__TRY IT__: Each entry should be duplicated verbatim; its pictures should not be.

__PROVIDED INFORMATION__:

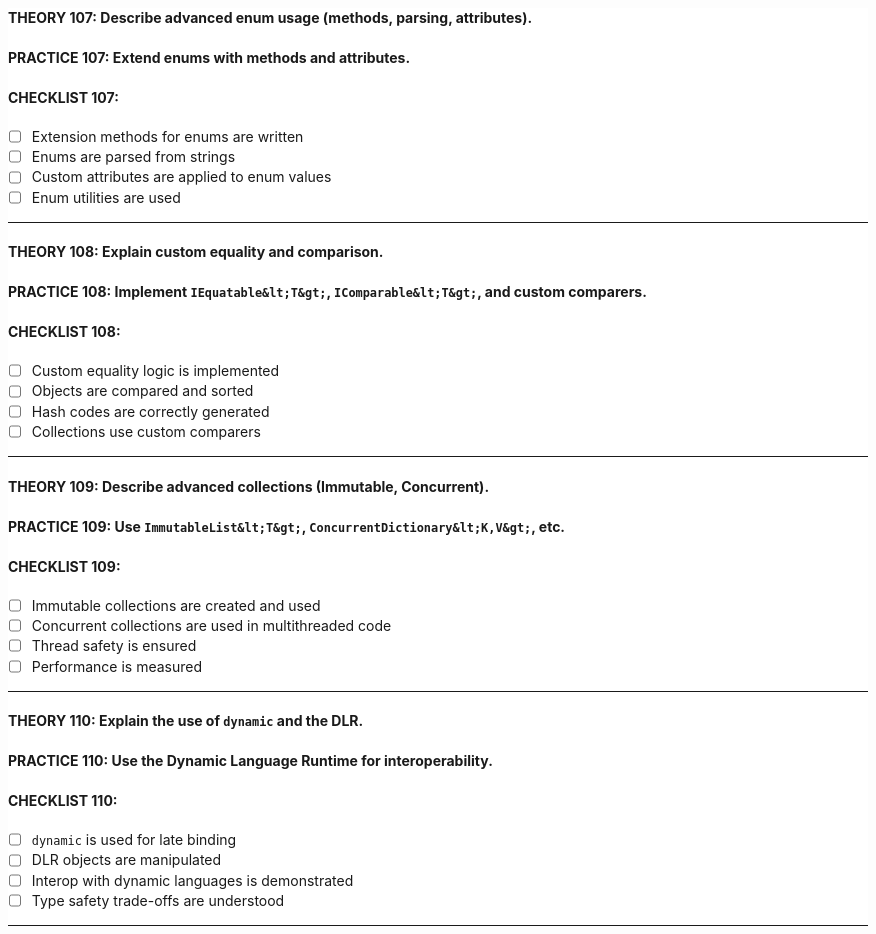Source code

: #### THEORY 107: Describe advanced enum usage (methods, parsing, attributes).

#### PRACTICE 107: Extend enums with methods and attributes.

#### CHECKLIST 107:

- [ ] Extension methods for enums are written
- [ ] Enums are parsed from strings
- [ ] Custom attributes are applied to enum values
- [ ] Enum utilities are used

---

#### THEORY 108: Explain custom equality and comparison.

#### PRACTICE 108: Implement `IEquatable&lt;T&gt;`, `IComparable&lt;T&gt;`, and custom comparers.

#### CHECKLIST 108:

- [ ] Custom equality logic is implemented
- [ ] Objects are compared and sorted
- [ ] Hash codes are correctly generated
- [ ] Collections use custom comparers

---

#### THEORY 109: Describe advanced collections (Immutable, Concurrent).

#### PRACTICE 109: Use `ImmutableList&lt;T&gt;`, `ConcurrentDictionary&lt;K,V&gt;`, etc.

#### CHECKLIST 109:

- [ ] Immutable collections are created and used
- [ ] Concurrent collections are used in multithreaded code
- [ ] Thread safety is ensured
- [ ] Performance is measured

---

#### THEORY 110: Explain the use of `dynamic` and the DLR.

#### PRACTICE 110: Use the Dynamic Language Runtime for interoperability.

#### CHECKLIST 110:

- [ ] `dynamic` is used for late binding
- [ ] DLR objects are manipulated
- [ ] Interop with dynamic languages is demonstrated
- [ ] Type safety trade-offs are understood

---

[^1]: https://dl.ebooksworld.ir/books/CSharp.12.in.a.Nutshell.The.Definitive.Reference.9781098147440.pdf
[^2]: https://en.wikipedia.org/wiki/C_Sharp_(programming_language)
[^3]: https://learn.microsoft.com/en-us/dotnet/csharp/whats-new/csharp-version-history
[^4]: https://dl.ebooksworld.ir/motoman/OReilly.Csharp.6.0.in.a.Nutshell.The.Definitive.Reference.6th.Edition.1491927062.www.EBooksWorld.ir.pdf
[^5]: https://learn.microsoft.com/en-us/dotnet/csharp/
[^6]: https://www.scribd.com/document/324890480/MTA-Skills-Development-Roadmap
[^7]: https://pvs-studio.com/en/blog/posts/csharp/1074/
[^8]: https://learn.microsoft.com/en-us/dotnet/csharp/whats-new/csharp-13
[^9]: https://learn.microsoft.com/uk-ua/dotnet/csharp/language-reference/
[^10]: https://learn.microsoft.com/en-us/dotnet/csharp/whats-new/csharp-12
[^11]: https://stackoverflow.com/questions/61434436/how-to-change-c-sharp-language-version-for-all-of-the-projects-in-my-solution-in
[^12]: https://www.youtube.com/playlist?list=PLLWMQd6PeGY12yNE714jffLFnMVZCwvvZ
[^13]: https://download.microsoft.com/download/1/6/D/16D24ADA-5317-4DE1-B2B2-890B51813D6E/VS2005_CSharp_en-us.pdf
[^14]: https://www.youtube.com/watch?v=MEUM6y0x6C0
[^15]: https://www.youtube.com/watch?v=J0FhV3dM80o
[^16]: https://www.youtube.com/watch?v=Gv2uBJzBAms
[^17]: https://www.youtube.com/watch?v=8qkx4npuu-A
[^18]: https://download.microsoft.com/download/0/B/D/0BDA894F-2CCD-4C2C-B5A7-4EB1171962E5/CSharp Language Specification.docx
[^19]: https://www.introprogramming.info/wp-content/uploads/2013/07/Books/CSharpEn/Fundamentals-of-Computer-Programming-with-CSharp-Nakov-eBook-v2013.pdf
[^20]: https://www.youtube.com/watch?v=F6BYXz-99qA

__RESULT OF THE TASK__:
Source code

: #### THEORY 107: Describe advanced enum usage (methods, parsing, attributes).

#### PRACTICE 107: Extend enums with methods and attributes.

#### CHECKLIST 107:

- [ ] Extension methods for enums are written
- [ ] Enums are parsed from strings
- [ ] Custom attributes are applied to enum values
- [ ] Enum utilities are used

---

#### THEORY 108: Explain custom equality and comparison.

#### PRACTICE 108: Implement `IEquatable&lt;T&gt;`, `IComparable&lt;T&gt;`, and custom comparers.

#### CHECKLIST 108:

- [ ] Custom equality logic is implemented
- [ ] Objects are compared and sorted
- [ ] Hash codes are correctly generated
- [ ] Collections use custom comparers

---

#### THEORY 109: Describe advanced collections (Immutable, Concurrent).

#### PRACTICE 109: Use `ImmutableList&lt;T&gt;`, `ConcurrentDictionary&lt;K,V&gt;`, etc.

#### CHECKLIST 109:

- [ ] Immutable collections are created and used
- [ ] Concurrent collections are used in multithreaded code
- [ ] Thread safety is ensured
- [ ] Performance is measured

---

#### THEORY 110: Explain the use of `dynamic` and the DLR.

#### PRACTICE 110: Use the Dynamic Language Runtime for interoperability.

#### CHECKLIST 110:

- [ ] `dynamic` is used for late binding
- [ ] DLR objects are manipulated
- [ ] Interop with dynamic languages is demonstrated
- [ ] Type safety trade-offs are understood

---

[^1]: https://dl.ebooksworld.ir/books/CSharp.12.in.a.Nutshell.The.Definitive.Reference.9781098147440.pdf
[^2]: https://en.wikipedia.org/wiki/C_Sharp_(programming_language)
[^3]: https://learn.microsoft.com/en-us/dotnet/csharp/whats-new/csharp-version-history
[^4]: https://dl.ebooksworld.ir/motoman/OReilly.Csharp.6.0.in.a.Nutshell.The.Definitive.Reference.6th.Edition.1491927062.www.EBooksWorld.ir.pdf
[^5]: https://learn.microsoft.com/en-us/dotnet/csharp/
[^6]: https://www.scribd.com/document/324890480/MTA-Skills-Development-Roadmap
[^7]: https://pvs-studio.com/en/blog/posts/csharp/1074/
[^8]: https://learn.microsoft.com/en-us/dotnet/csharp/whats-new/csharp-13
[^9]: https://learn.microsoft.com/uk-ua/dotnet/csharp/language-reference/
[^10]: https://learn.microsoft.com/en-us/dotnet/csharp/whats-new/csharp-12
[^11]: https://stackoverflow.com/questions/61434436/how-to-change-c-sharp-language-version-for-all-of-the-projects-in-my-solution-in
[^12]: https://www.youtube.com/playlist?list=PLLWMQd6PeGY12yNE714jffLFnMVZCwvvZ
[^13]: https://download.microsoft.com/download/1/6/D/16D24ADA-5317-4DE1-B2B2-890B51813D6E/VS2005_CSharp_en-us.pdf
[^14]: https://www.youtube.com/watch?v=MEUM6y0x6C0
[^15]: https://www.youtube.com/watch?v=J0FhV3dM80o
[^16]: https://www.youtube.com/watch?v=Gv2uBJzBAms
[^17]: https://www.youtube.com/watch?v=8qkx4npuu-A
[^18]: https://download.microsoft.com/download/0/B/D/0BDA894F-2CCD-4C2C-B5A7-4EB1171962E5/CSharp Language Specification.docx
[^19]: https://www.introprogramming.info/wp-content/uploads/2013/07/Books/CSharpEn/Fundamentals-of-Computer-Programming-with-CSharp-Nakov-eBook-v2013.pdf
[^20]: https://www.youtube.com/watch?v=F6BYXz-99qA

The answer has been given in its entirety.